## Material provided:
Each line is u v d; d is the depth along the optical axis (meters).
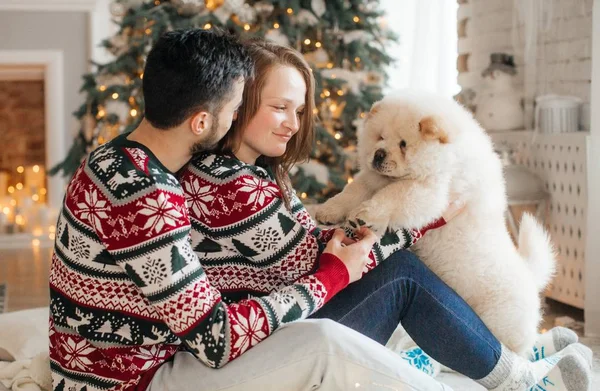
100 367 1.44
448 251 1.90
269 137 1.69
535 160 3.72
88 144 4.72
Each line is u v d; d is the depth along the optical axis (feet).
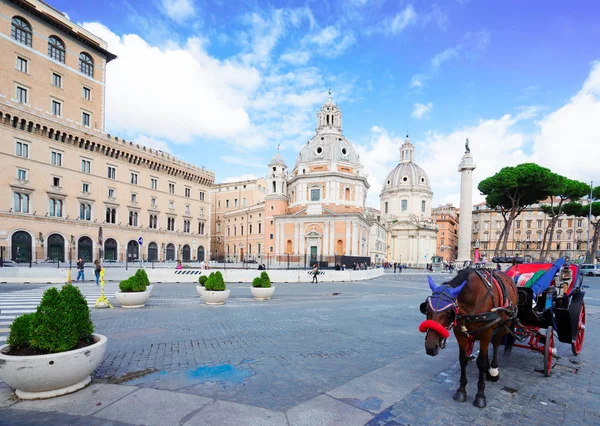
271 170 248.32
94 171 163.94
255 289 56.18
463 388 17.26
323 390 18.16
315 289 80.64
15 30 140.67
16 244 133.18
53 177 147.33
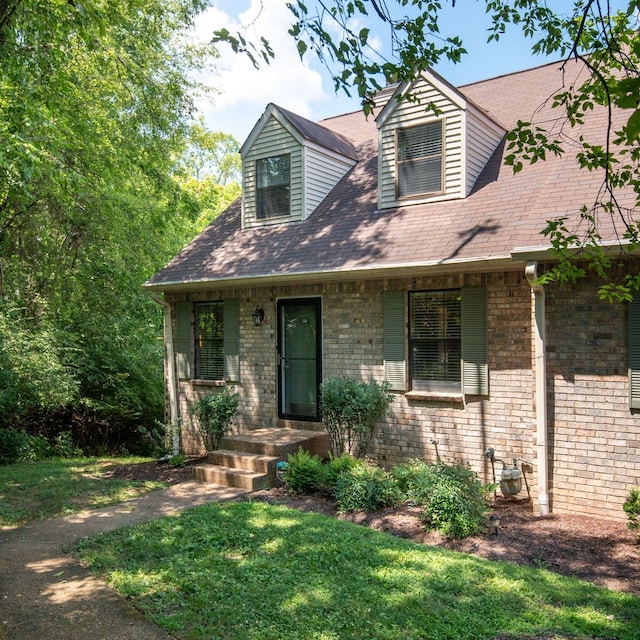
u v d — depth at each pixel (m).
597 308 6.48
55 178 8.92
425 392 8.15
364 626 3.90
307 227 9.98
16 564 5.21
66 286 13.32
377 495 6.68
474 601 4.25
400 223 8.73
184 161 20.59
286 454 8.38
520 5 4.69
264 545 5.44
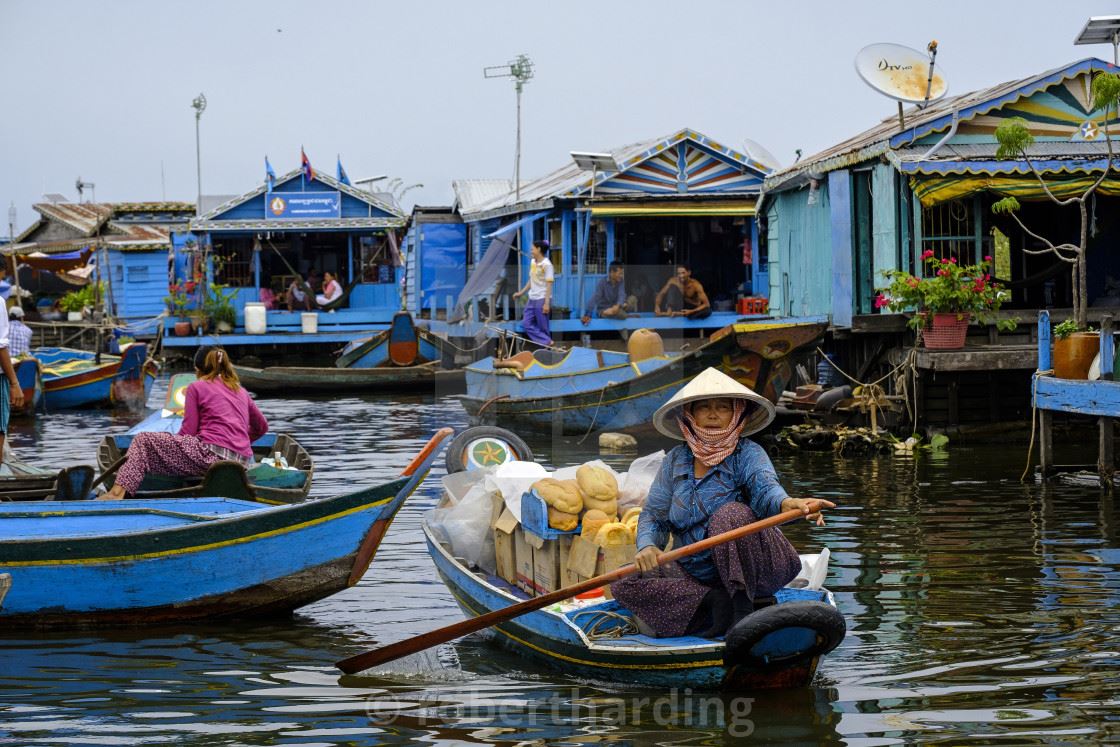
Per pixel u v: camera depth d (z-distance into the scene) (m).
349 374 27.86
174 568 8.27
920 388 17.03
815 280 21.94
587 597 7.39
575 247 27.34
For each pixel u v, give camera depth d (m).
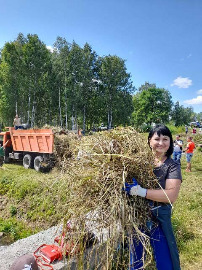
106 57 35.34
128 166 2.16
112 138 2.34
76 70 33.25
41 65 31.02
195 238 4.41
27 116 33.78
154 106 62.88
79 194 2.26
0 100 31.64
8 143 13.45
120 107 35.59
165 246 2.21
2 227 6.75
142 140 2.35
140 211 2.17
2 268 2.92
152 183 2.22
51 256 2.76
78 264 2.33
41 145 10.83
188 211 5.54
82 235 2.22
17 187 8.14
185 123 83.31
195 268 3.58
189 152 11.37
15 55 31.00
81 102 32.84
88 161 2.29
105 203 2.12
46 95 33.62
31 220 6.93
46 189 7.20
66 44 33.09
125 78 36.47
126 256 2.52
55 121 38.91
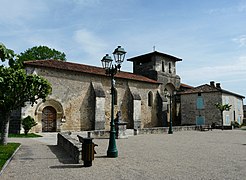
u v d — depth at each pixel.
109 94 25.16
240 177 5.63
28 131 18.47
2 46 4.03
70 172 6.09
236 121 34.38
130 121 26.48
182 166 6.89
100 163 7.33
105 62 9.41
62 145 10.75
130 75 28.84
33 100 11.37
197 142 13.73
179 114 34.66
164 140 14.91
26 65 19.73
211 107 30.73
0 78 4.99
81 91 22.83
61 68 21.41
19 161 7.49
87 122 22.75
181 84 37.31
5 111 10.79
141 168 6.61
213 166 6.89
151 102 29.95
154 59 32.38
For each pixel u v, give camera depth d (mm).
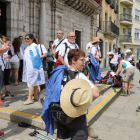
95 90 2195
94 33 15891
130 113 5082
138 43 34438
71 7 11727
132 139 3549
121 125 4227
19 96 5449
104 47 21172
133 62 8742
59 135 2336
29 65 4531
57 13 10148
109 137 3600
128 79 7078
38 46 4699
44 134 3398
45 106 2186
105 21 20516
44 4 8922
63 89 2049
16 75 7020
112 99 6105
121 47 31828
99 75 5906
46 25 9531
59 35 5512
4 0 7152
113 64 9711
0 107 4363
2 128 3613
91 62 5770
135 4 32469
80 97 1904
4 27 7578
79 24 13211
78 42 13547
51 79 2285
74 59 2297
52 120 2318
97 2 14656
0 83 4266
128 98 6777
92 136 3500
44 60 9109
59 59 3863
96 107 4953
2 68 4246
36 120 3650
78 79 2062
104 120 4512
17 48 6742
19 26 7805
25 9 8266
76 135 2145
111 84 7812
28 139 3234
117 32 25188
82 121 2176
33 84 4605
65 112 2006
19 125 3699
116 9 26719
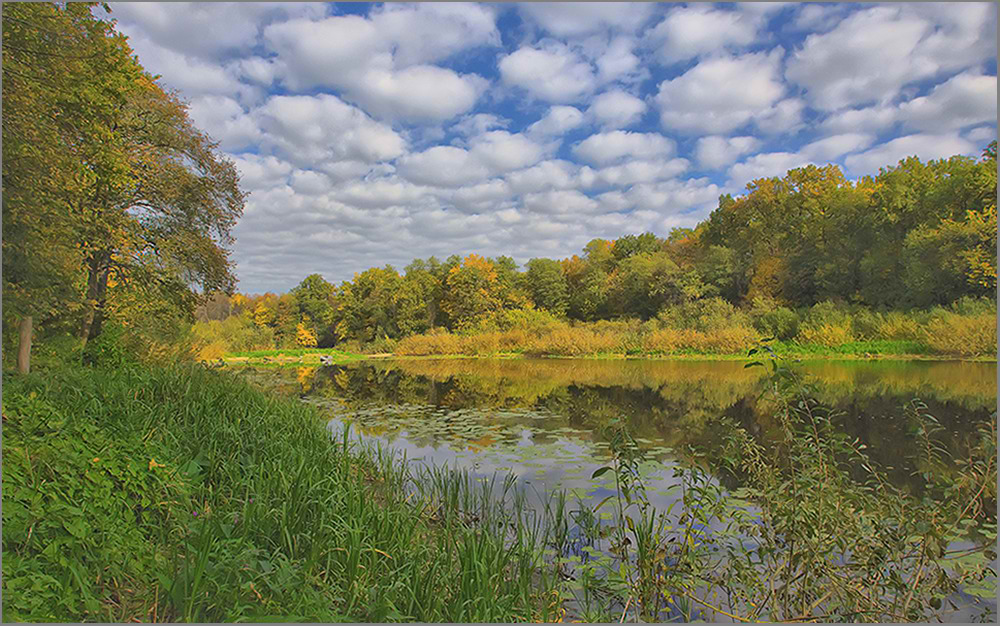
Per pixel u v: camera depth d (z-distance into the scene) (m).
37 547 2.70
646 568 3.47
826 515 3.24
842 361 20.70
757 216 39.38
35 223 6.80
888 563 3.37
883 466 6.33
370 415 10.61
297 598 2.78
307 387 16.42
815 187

## Task to complete:
All lines above from the one containing "349 374 27.86" up to and including the one containing "82 235 2.22" are to be set down exactly, and nothing else. Leave images out.

## Finished task:
349 374 27.86
174 568 8.27
920 388 17.03
815 280 21.94
587 597 7.39
575 247 27.34
For each pixel u v, give camera depth d (m).
106 57 35.34
128 166 2.16
112 138 2.34
76 70 33.25
41 65 31.02
195 238 4.41
27 116 33.78
154 106 62.88
79 194 2.26
0 100 31.64
8 143 13.45
120 107 35.59
165 246 2.21
2 227 6.75
142 140 2.35
140 211 2.17
2 268 2.92
152 183 2.22
51 256 2.76
78 264 2.33
41 145 10.83
188 211 5.54
82 235 2.22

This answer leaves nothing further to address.